AIM: Rewrite the records below with "locality" renamed to "collection site" and everything else left the same. Omit the pictures.
───
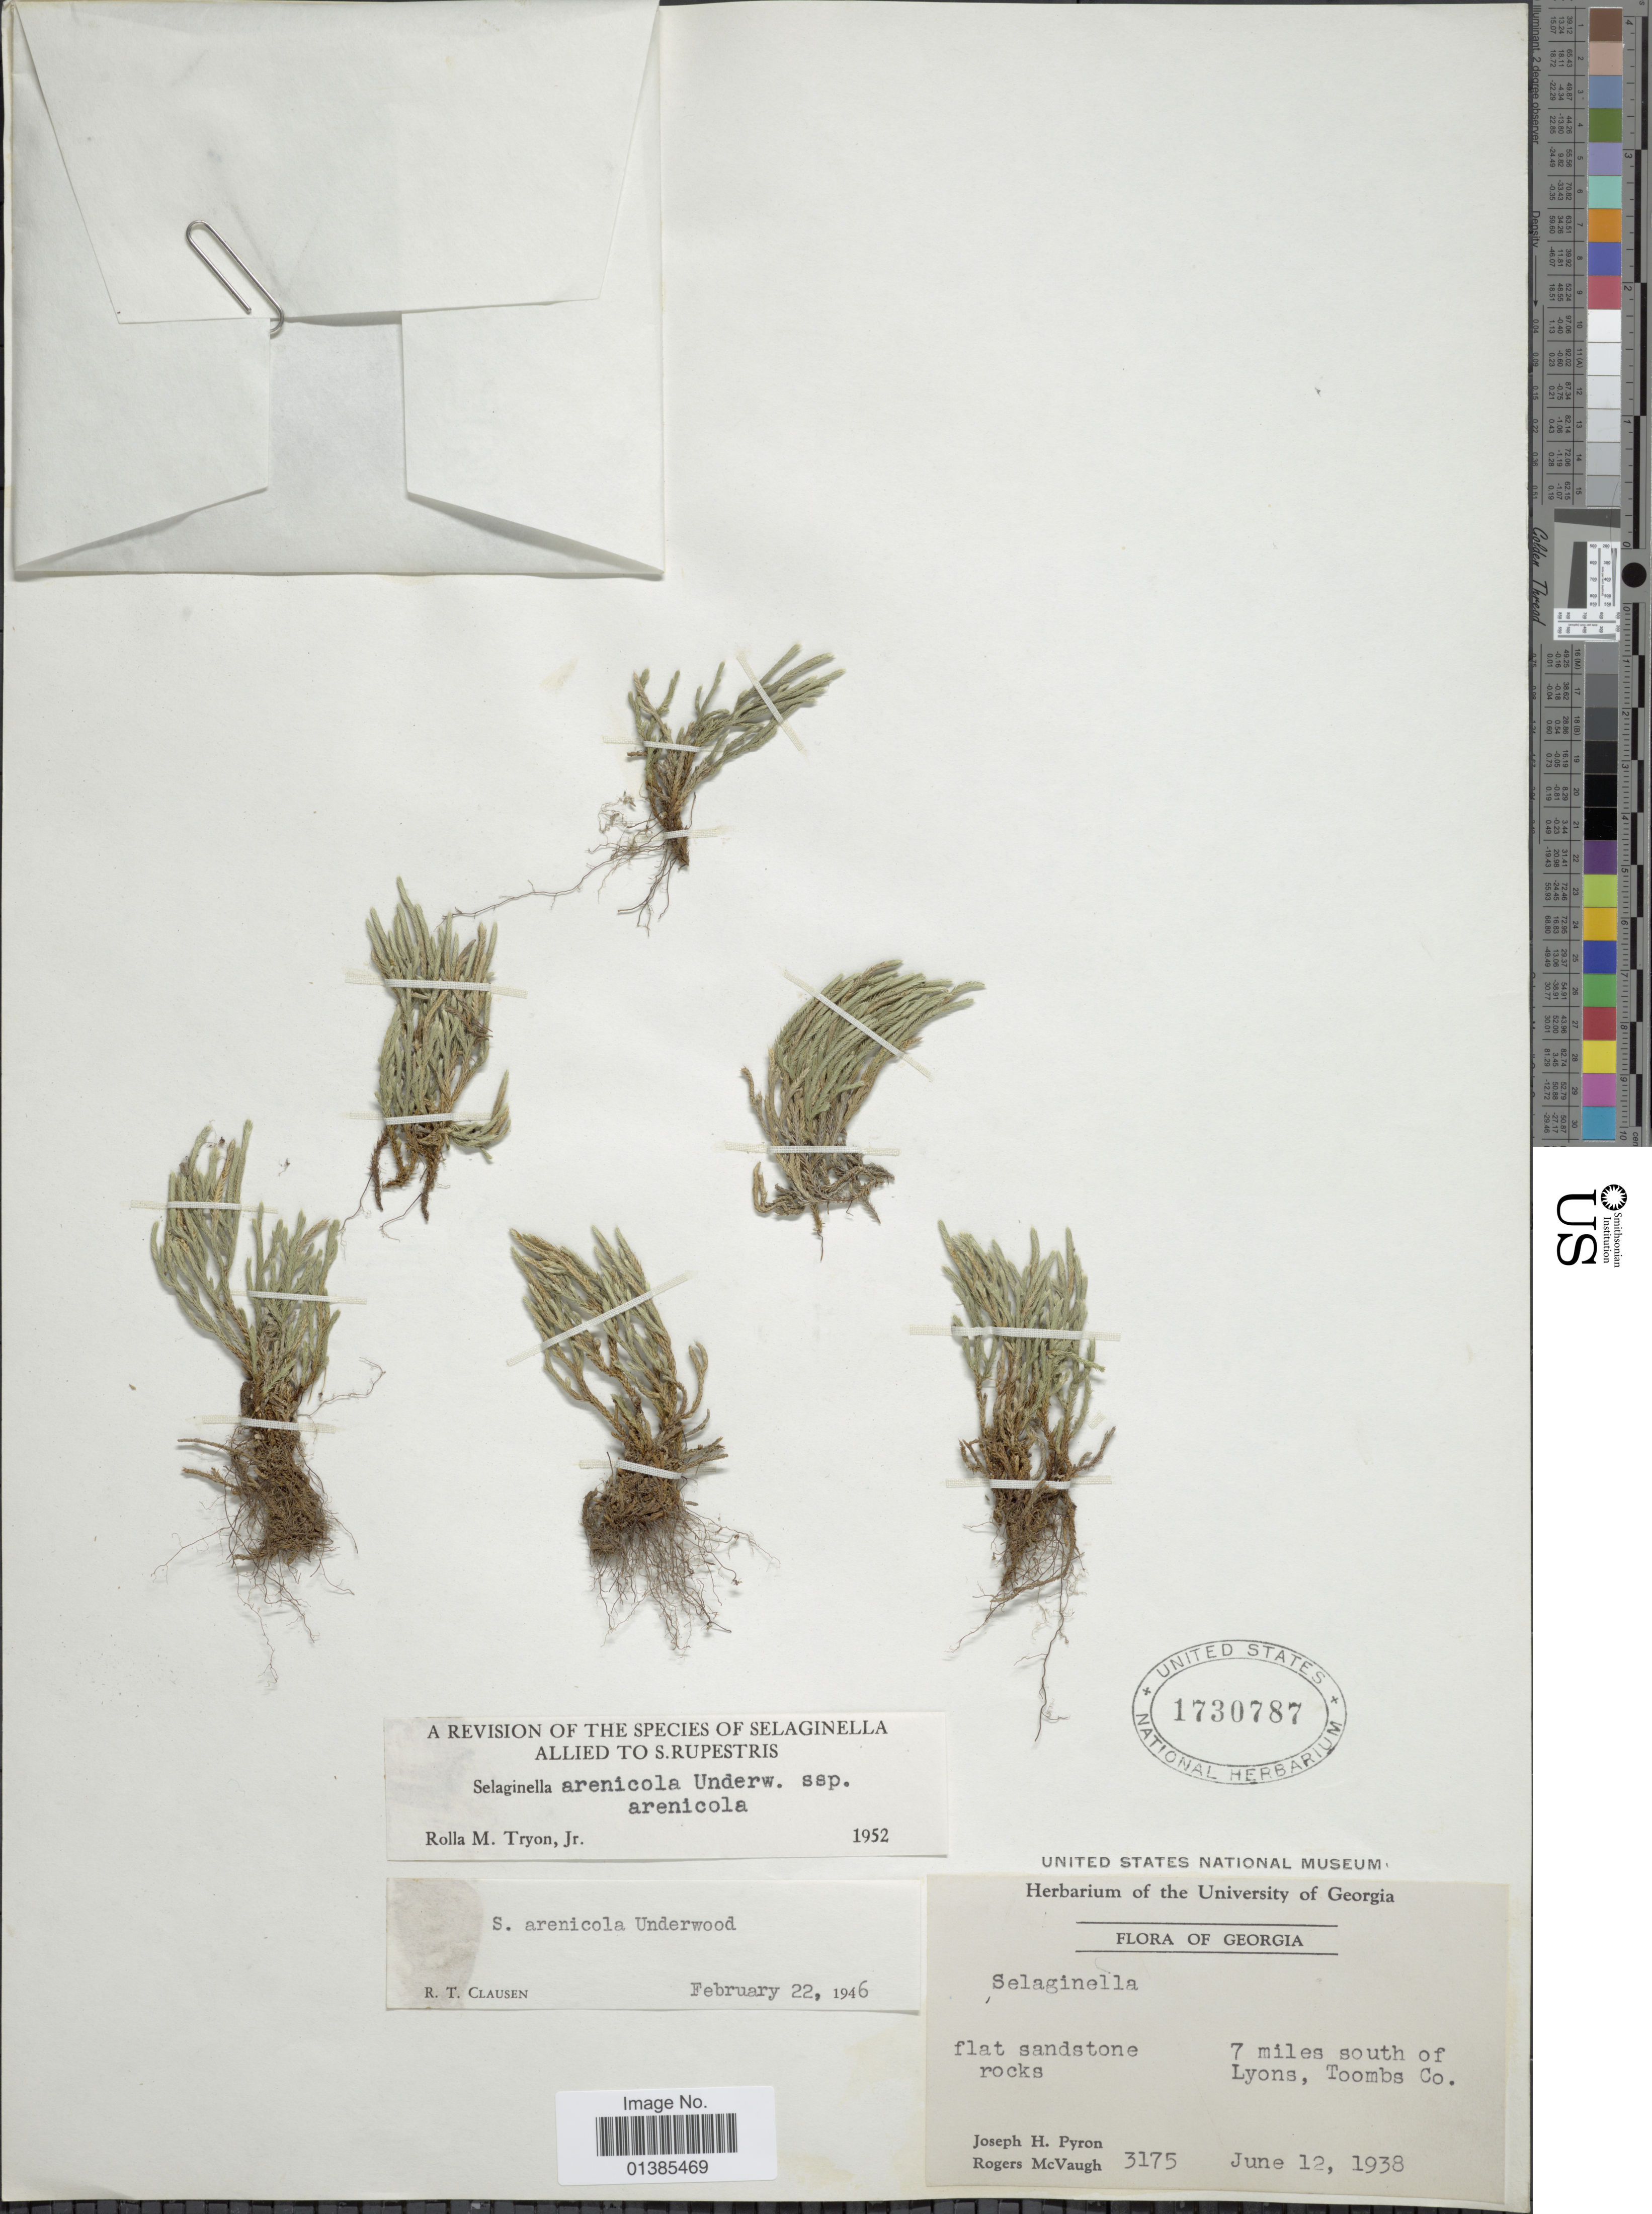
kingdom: Plantae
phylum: Tracheophyta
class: Lycopodiopsida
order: Selaginellales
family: Selaginellaceae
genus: Selaginella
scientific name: Selaginella arenicola subsp. arenicola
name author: Underw.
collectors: J. H. Pyron & R. McVaugh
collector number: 3175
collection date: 1938-06-12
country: United States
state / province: Georgia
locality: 7 miles south of Lyons, Toombs Co.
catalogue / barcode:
───
ANSWER FOR THIS EXERCISE:
kingdom: Plantae
phylum: Tracheophyta
class: Lycopodiopsida
order: Selaginellales
family: Selaginellaceae
genus: Selaginella
scientific name: Selaginella arenicola subsp. arenicola
name author: Underw.
collectors: J. H. Pyron & R. McVaugh
collector number: 3175
collection date: 1938-06-12
country: United States
state / province: Georgia
collection site: 7 miles south of Lyons, Toombs Co.
catalogue / barcode:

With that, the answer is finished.